Item 5.02 Departure of Directors or Certain Officers; Election of Directors; Appointment of Certain Officers; Compensatory Arrangements of Certain Officers.

(e)

On January 2, 2014, the Board of Directors (the "Board") of the Company approved, with modification, December 18, 2013 recommendations of the Company's Compensation Committee regarding certain Company compensation matters as follows:

1. Karen Zaderej, CEO and Gregory Freitag, CFO and General Counsel, were each awarded a 2013 merit bonus stock grant equal to 6,250 shares of Company Common Stock valued at $4.81 per share, which was the last reported sale price of the Company's common stock on the NASDAQ Capital Market on January 2, 2014.
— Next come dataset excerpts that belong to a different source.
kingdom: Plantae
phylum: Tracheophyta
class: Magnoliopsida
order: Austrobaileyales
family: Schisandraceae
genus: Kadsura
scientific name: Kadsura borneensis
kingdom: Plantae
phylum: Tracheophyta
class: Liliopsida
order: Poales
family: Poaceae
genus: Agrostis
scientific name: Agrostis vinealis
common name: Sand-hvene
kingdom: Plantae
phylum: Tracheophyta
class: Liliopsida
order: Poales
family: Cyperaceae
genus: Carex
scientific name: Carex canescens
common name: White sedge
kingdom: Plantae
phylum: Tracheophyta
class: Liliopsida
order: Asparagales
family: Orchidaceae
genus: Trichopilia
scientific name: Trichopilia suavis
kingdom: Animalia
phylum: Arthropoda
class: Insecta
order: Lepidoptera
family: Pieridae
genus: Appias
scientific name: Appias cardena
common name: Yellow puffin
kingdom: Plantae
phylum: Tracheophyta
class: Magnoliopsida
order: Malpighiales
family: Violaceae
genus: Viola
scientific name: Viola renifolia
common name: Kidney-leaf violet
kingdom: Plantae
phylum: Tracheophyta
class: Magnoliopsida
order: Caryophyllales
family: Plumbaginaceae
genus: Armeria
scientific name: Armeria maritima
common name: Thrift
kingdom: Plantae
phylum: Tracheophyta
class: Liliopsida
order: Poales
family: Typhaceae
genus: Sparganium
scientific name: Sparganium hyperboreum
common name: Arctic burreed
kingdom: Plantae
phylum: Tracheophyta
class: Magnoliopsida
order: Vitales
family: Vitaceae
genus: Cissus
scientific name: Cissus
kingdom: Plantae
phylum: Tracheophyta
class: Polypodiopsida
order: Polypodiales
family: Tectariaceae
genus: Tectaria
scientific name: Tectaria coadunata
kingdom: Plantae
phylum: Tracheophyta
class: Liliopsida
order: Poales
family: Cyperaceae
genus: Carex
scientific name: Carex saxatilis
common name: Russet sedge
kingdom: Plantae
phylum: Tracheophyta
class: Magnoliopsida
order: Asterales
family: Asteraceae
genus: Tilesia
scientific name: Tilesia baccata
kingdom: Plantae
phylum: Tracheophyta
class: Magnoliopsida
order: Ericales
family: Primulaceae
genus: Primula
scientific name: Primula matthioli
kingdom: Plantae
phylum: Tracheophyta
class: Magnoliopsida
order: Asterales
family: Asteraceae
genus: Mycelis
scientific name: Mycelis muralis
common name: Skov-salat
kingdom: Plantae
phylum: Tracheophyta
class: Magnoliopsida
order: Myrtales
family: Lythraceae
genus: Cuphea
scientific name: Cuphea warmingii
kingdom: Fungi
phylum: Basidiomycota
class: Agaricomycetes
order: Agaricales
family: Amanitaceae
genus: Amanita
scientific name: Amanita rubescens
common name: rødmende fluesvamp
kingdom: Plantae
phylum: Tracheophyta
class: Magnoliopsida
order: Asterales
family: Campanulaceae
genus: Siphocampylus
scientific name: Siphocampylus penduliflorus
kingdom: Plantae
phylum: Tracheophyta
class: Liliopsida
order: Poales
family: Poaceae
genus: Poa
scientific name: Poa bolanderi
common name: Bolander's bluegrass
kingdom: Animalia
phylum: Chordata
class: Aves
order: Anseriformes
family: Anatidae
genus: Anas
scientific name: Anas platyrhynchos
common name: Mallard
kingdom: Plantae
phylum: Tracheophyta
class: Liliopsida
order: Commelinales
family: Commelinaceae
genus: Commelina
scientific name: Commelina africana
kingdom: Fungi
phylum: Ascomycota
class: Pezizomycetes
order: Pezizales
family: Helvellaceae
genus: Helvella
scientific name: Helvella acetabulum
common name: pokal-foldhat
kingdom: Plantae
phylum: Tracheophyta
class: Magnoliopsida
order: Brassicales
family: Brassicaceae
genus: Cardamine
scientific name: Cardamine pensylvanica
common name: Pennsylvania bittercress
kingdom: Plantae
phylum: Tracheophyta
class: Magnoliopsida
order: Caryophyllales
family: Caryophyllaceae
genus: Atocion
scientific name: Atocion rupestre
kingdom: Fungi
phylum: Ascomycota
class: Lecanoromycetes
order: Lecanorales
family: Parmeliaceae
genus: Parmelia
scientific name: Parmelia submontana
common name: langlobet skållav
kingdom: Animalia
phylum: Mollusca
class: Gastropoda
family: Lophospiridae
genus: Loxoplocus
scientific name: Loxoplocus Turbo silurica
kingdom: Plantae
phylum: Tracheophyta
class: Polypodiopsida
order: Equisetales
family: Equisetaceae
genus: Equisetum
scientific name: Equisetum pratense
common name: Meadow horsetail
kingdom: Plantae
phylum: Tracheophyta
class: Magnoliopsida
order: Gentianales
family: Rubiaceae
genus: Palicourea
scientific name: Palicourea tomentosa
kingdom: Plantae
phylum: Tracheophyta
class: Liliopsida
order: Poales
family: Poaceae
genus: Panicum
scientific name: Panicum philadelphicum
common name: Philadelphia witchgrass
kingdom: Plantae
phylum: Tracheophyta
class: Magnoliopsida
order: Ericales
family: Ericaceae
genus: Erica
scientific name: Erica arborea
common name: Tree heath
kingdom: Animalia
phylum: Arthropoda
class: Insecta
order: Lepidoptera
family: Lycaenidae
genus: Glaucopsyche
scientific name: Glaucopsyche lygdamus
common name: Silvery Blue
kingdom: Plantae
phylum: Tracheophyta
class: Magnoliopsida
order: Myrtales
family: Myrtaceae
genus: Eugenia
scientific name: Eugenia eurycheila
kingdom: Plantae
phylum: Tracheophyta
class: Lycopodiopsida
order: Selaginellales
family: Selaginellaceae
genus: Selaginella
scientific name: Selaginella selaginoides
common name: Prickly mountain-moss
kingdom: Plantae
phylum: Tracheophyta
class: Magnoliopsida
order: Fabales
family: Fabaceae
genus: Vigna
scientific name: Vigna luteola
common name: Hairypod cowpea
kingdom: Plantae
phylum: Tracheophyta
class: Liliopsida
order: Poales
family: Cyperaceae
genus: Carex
2. 2014 Bonus Award Plan was established for executive officers and certain other officers and managers (collectively the "Participants") based upon meeting certain established corporate key objectives (the "Key Objectives") and a final determination by the Board, in its sole discretion, that any such bonus, and the final amount, is appropriate based upon 2014 performance. The Key Objectives relate to revenue, gross profit margin, cash management and certain operational goals. The amount of any such bonus for a particular eligible Participant is based upon an assigned percentage of such Participant's 2014 base salary. In the event all Key Objectives were met and the Board determined to provide bonuses to the maximum amount, the aggregate obligations would be approximately $510,000.